MATERIALS PROVIDED:
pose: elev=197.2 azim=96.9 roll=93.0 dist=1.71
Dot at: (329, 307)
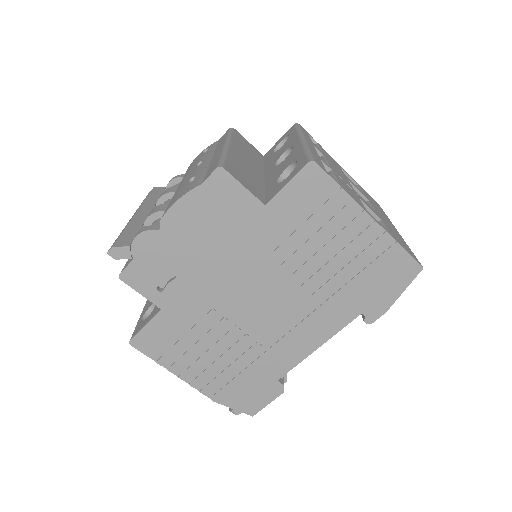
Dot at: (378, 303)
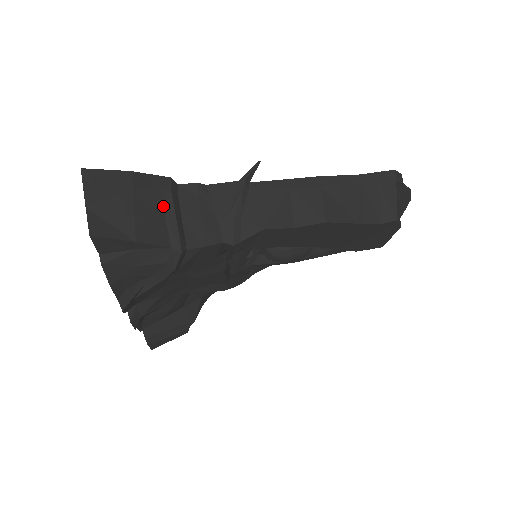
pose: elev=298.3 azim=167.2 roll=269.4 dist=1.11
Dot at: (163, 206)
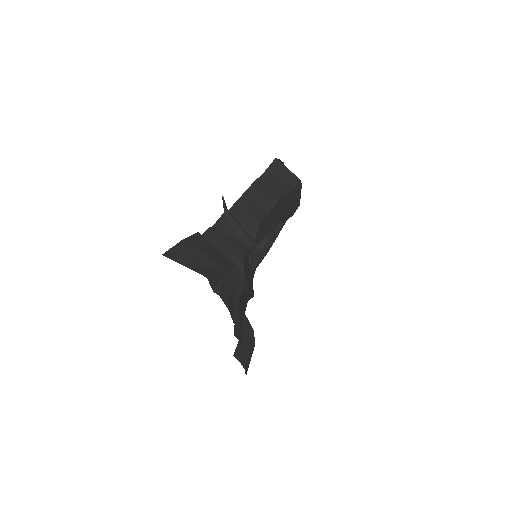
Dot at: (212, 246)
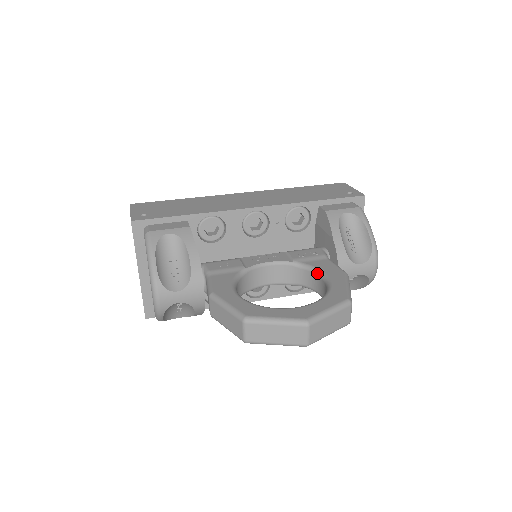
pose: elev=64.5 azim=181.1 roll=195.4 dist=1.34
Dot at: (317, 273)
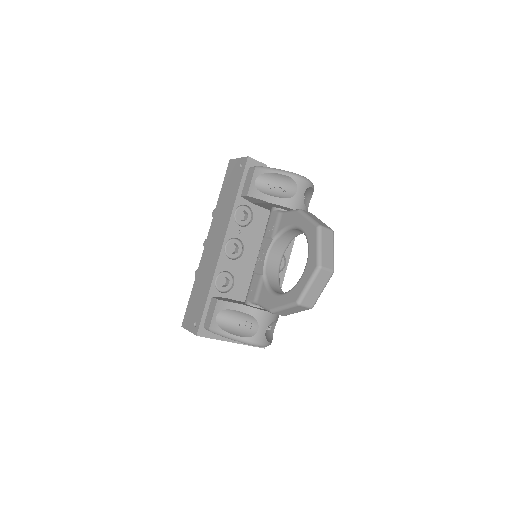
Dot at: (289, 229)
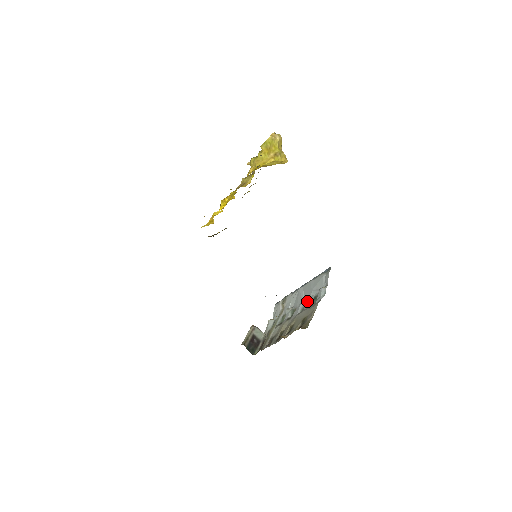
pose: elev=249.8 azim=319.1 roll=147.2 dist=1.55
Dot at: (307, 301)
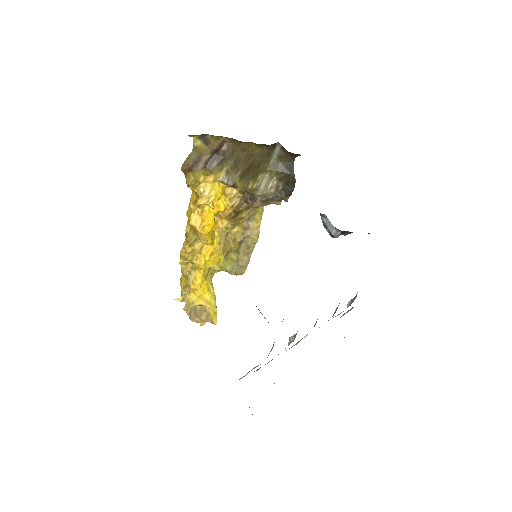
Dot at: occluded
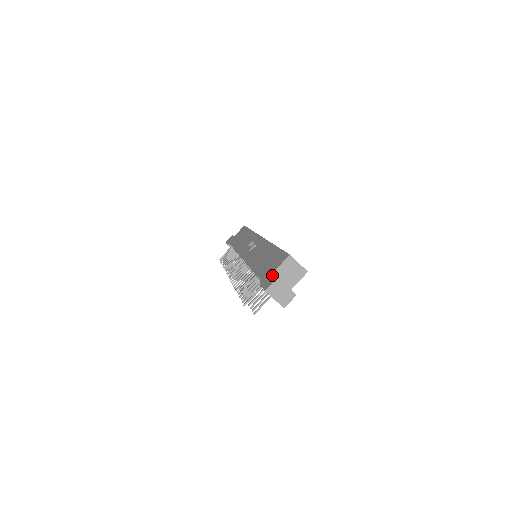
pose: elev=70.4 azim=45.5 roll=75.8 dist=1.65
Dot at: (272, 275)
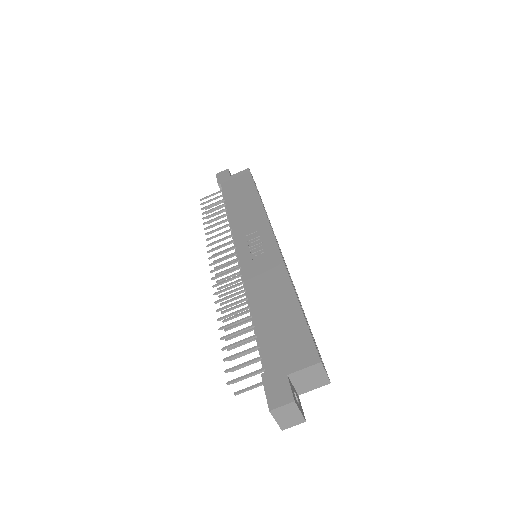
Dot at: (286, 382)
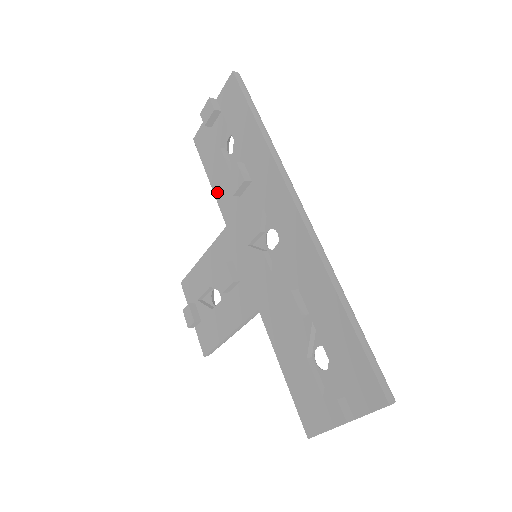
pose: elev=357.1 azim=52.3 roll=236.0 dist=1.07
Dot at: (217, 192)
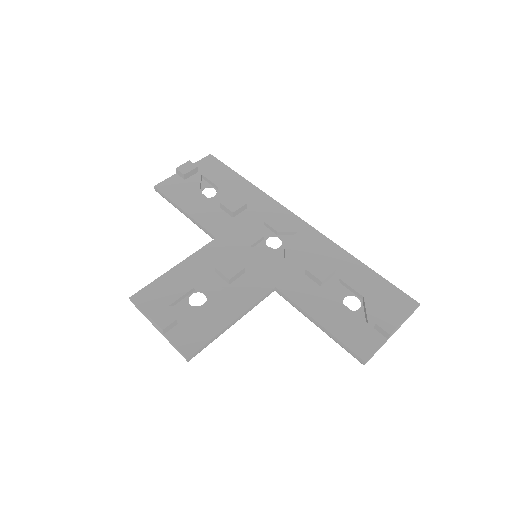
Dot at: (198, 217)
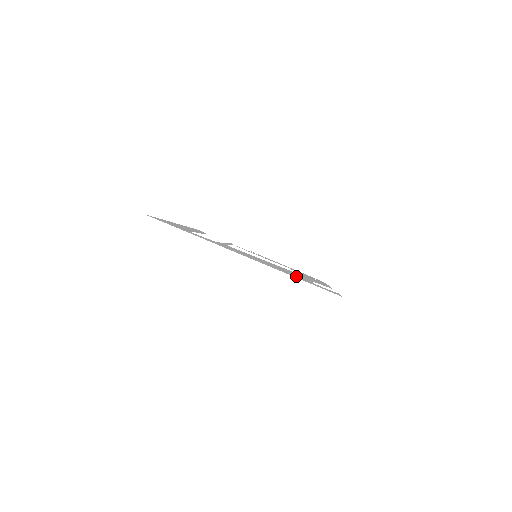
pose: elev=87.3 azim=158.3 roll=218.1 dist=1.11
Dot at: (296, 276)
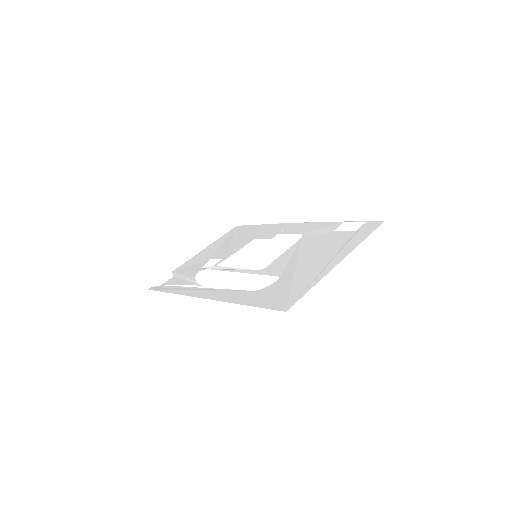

SHORT TASK:
Return every line of the entries above exactly, leaving out the pictures.

EXERCISE OUTPUT:
pose: elev=197.2 azim=96.9 roll=93.0 dist=1.71
Dot at: (329, 307)
Dot at: (378, 303)
pose: elev=298.3 azim=167.2 roll=269.4 dist=1.11
Dot at: (163, 206)
Dot at: (212, 246)
pose: elev=64.5 azim=181.1 roll=195.4 dist=1.34
Dot at: (317, 273)
Dot at: (289, 229)
pose: elev=249.8 azim=319.1 roll=147.2 dist=1.55
Dot at: (307, 301)
Dot at: occluded
pose: elev=70.4 azim=45.5 roll=75.8 dist=1.65
Dot at: (272, 275)
Dot at: (286, 382)
pose: elev=357.1 azim=52.3 roll=236.0 dist=1.07
Dot at: (217, 192)
Dot at: (198, 217)
pose: elev=87.3 azim=158.3 roll=218.1 dist=1.11
Dot at: (296, 276)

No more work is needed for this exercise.